Are you referring to the shunt resistor at the non inverting input of the 2520? If so, that's actually a 100K resistor (I'm realizing the schematic I posted is a bit hard to read, and will likely get a revised one posted at a better resolution). With the coupling capacitor ahead of the pot, was thinking the non inverting input needed a DC path to earth for input current. Now that I look at it, it seems as though that path is provided by the pot itself. I'm thinking now, I should just remove that resistor from the design.

PRR said:
Now the gain-set network for the '2520 DOA. WHY is the lower leg 10K? This has *double* the hiss of the worst-case pot setting. Is it because the '2520 is a weak thing which can't pull anything lower? No, in fact we could scale the gain-set down by a factor of 100X, to 100r+215r, and the '2520 would "almost" pull it. THD and power demand would rise a hair, so ponder a 10X reduction (1k+2.15k). The '2520 can surely pull 3K, even with the several 4k7 bus loads. And 1K is <2k5, the worst-case pot resistance. We could maybe even go 470r+1k, which is probably diminishing-returns against the '2520's self-hiss.

That's a fair question, and good explanation of the trade off. The honest truth is, I was referencing another design and the math was easy with 10K. Totally agree that DOA is more than capable of driving lower values there.  I like the idea of scaling down by a factor of 10 to 1k+2.15k.

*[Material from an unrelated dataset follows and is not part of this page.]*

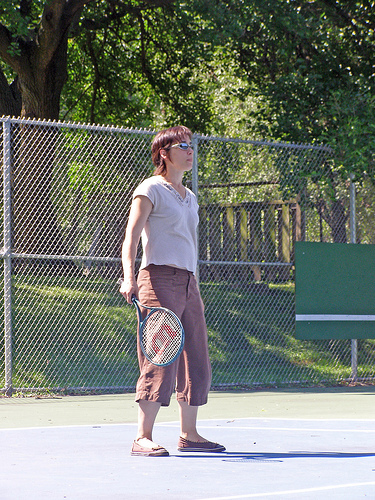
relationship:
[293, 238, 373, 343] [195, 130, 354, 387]
green board attached to fence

Sometimes somebody just needs to point out the obvious.

PRR said:
With 10k pot, ~~1k gain-set, now the 4k7 bus resistor is not "as low as it could be". If we replace the '2134 with a dead-short, the 4k7 bus resistors dominate. (All assuming a hiss-free sum amp-- at 4k7 level we can probably come close with available devices.)

If we run the fader at -7dB, the '2134's self-hiss comes through equal to the 4k7 mix-r's self-hiss, a 3dB noise figure.

Many similar inputs summed will cause mix-sum to be greater than any single input. 16 trumpets (identical volumes but not identical) will sum 12dB higher than any one trumpet (or sax or singer or string).

And the mix-amp *probably* does not have higher output than the channel amps (all run on the same supply).

If we allow for this by working the faders at -20dB, now the 25K of the '2134s acts-like about 0.25k. The faders will be set about 1k up from the bottom. The gain of 3.15 (and assuming low-R gain-set) makes the self-hiss of 1k look like 10k. This barely edges the hiss of the 4k7 mix-resistors. And makes us wonder if we need 10dB gain post-pot... can we run faders at -10dB and get to the same point? (We may need the gain on smaller 3-in mixes.)

A couple things going on here. I actually was planning to run the summing amps on +/- 24V rails. The supply I'm currently using provides both +/- 18V, and +/- 24V. Most of the monolithic stuff caps at 18V rails. I'm considering 990s for summing duty on 24V rails to allow for additional headroom on the bus.

You provided a pretty thorough explanation there, but I'm not sure what you mean by "running the faders at -10dB".

Thanks for taking the time to take a look. There was some really practical information here, that I think is going to directly improve my project.